Yesterday BP admitted that they have neither the equipment nor the procedures to deal with accidents at deep water drillings. They are doing everything in the catastrophic spill on the fly.

In my opinion it would be lunatic to allow any deep water drilling even to continue where already started, not to mention opening new sites, unless proper equipment to deal with accidents has been developed and sufficiently tested.


Calling in recently retired NPS folks is only a part of the DOI response (both FWS & NPS areas are affected). Pretty much anybody in NPS with database, GIS, or field ecology skills is being asked to accept 2-4 week details to Mobile or elsewhere to help out. Folks appear to be working 12 hour days & 7 day weeks (I'm glad BP is paying and not the core NPS budget!), which can leave them pretty burned out when they return and try to catch up on the backlog at their primary jobs.


Perhaps they should lift the ban on nuclear power plants and put those folks to work. Nuclear plants will have to be decriminalized at some point. They are safer and cleaner than any other source of energy(aside from largely inefficient solar).


What will prove to be the costliest oil spill in history is followed by calls to drill more. Am I the only one to see a problem with this? "Drill baby drill" should be left as a cry of passion rather than the call for risky exploration that is proving to be a mortal threat to our environment.


Unfortunately, the behavior of this Congressman reflects once again: we are addicted.

I heard a Mayor on the radio from the Gulf first talk with grief about how devasted her fishing industry was, and then explain why she had told President Obama the day before NOT to implement the planned moritorium on drilling, because the only other industry she's got is oil and fears the loss of those jobs as well.

Imagine how freaked out everybody would be if we really developed alternative energy, and got off oil. Among other states, the economy of Louisiana floats on oil.

Of course, at some point, either by sensible planning or because the oil will have run out, the industry ultimately is doomed if it primarily sees itself as providing fuels for burning rather than complex and useful chemicals. America won't be the first country whose economy went down for failure to disengage in time from dependence on old industry. England and the UK saw its economy dissolve in the first half of the Twentieth Cent. when its coal and steel industries collapsed.

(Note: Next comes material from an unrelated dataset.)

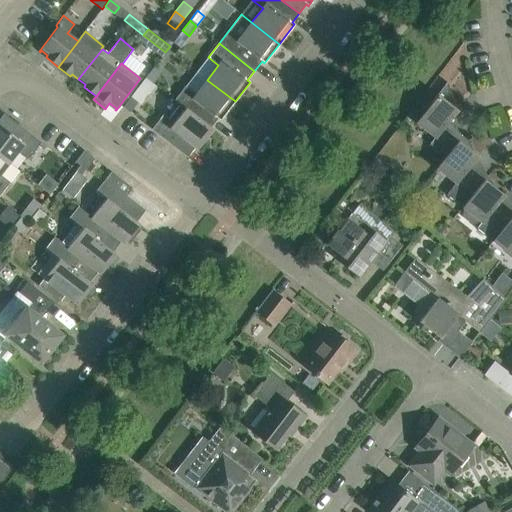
[(152,83),(160,73),(153,68),(145,78),(152,83)]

The first priority insofar as the NPS is concerned should be to mount a comprehensive effort to document spill impacts to park lands and resources. The temptation will be to place booms and other barriers intended to minimize the oil reaching the shore and invading sensitive habitats and to prepare to rescue oiled birds and other wildlife. Public safety will be an important concern possibly requiring the closure of some shorelines to visitors. Possibly some endangered wildlife can be relocated to safe areas, although this would be difficult. Hopefully, the Service will be able to resist political pressures to engage in hugely expensive and largely fruitless efforts to try to hold back the seas. Hopefully, an important lesson learned during the Exxon Valdez spill won't be forgotten. The clean up efforts often exacerbated the damage of the oil spill.